Technical & Commercial Requirements of Wool Testing Systems
This paper is Part 1 in a series titled Fundamental Principles of Fibre Diameter Measurement.
Abstract
Objective measurements now provide the primary information used to determine the market value of greasy wool. They ensure that wool producers get paid a fair price and that processors are able to purchase greasy wool and then manufacture tops, yarns and fabrics of a specified quality.
The important parameters that are now measured and certified for most of Australia’s wool are:
- Wool Base;
- Vegetable Matter Base and Hardheads & Twigs;
- Mean Fibre Diameter & Coefficient of Variation of Diameter; and
- Staple Length, Strength & Position of Break.
A small proportion of the clip is also certified for colour. Other, non-certified information, such as curvature and vegetable matter base, is also available.
The Test Methods and associated technologies for determining these parameters have been developed and refined over the last 30 years by the International Wool Textiles Organisation. This has involved technical input from engineers and scientists from all around the world, and commercial input from wool producers, wool agents, wool buyers, wool traders and wool processors, thereby ensuring that the Test Methods are technically sound while at the same time meeting, as far as is reasonably practicable, the commercial requirements.
The technology used for IWTO Certification has also found application in providing information for selecting animals, although the testing systems or protocols used have not been standardised.

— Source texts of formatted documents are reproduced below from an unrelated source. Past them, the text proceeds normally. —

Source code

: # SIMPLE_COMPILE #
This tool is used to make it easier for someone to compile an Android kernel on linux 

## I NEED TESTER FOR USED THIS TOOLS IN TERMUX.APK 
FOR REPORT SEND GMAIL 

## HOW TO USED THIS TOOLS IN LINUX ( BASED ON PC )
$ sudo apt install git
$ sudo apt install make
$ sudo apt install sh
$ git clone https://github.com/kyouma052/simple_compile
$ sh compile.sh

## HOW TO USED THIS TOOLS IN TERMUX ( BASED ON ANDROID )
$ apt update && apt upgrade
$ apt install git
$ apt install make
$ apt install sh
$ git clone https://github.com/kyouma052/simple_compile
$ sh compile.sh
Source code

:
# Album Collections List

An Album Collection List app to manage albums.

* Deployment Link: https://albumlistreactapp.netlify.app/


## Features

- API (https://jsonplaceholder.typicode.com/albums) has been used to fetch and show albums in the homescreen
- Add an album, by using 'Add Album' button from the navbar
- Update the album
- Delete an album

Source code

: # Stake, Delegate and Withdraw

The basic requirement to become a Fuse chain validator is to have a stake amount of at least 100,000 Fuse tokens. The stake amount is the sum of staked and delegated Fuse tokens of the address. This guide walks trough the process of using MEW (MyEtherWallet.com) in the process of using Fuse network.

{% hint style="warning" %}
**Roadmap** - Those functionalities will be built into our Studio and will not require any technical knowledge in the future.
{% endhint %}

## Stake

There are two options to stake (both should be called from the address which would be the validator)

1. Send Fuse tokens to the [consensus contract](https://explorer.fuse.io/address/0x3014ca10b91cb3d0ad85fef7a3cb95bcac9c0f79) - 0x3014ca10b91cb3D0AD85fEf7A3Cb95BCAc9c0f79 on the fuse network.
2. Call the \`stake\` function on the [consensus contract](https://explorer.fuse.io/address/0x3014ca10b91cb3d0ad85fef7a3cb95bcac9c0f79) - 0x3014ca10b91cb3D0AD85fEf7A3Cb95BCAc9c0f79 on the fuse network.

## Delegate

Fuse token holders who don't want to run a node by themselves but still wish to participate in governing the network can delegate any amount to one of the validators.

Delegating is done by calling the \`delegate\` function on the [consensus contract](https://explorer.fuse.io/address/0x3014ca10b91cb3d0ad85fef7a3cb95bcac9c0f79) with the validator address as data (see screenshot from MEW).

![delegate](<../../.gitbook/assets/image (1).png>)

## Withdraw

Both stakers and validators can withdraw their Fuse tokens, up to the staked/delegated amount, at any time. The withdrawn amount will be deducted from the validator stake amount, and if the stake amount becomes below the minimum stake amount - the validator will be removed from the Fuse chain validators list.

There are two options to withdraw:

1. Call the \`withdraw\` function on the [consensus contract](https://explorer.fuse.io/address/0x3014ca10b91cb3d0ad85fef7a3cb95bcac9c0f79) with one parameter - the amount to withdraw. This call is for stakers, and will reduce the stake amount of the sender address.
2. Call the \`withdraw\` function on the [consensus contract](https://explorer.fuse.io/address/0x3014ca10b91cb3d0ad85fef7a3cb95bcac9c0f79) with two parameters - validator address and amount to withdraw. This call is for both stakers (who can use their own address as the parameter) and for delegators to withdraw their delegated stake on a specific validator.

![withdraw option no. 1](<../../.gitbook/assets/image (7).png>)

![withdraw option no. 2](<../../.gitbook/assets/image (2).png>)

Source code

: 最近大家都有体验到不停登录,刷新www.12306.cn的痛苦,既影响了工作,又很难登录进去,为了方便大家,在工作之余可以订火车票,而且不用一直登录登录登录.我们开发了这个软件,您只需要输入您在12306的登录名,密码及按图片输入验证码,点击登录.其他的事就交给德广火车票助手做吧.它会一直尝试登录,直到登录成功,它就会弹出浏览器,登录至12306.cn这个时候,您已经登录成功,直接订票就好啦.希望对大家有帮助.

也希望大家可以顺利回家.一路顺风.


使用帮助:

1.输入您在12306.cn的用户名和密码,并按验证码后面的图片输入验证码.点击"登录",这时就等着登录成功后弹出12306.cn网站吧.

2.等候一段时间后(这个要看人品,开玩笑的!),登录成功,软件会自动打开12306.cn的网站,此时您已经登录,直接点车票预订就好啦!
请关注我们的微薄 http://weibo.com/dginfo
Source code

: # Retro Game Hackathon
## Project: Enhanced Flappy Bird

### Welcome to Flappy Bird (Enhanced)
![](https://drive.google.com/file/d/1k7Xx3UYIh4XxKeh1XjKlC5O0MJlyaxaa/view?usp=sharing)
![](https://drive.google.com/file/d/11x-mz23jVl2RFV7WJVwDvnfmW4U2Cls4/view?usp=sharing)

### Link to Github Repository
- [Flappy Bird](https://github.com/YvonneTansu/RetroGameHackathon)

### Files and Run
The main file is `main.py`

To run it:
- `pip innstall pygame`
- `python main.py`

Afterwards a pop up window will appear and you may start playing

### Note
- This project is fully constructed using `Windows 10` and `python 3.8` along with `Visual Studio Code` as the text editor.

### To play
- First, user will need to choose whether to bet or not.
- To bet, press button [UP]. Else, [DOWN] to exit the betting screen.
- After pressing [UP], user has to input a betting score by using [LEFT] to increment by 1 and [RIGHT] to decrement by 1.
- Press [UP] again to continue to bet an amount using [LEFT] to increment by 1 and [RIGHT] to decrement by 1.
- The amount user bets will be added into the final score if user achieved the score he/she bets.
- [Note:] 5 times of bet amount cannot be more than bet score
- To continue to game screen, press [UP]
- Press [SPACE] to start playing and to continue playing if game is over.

Increasingly, alternative technologies for measuring some parameters are becoming available, and expenditure for research into and development of as yet unknown but hopefully less expensive new technologies is also being considered. Before the commercial implications of using these new technologies can be understood it is necessary to understand the criteria for establishing their equivalence to those they are designed to complement or supplant.
This paper provides an overview of these criteria.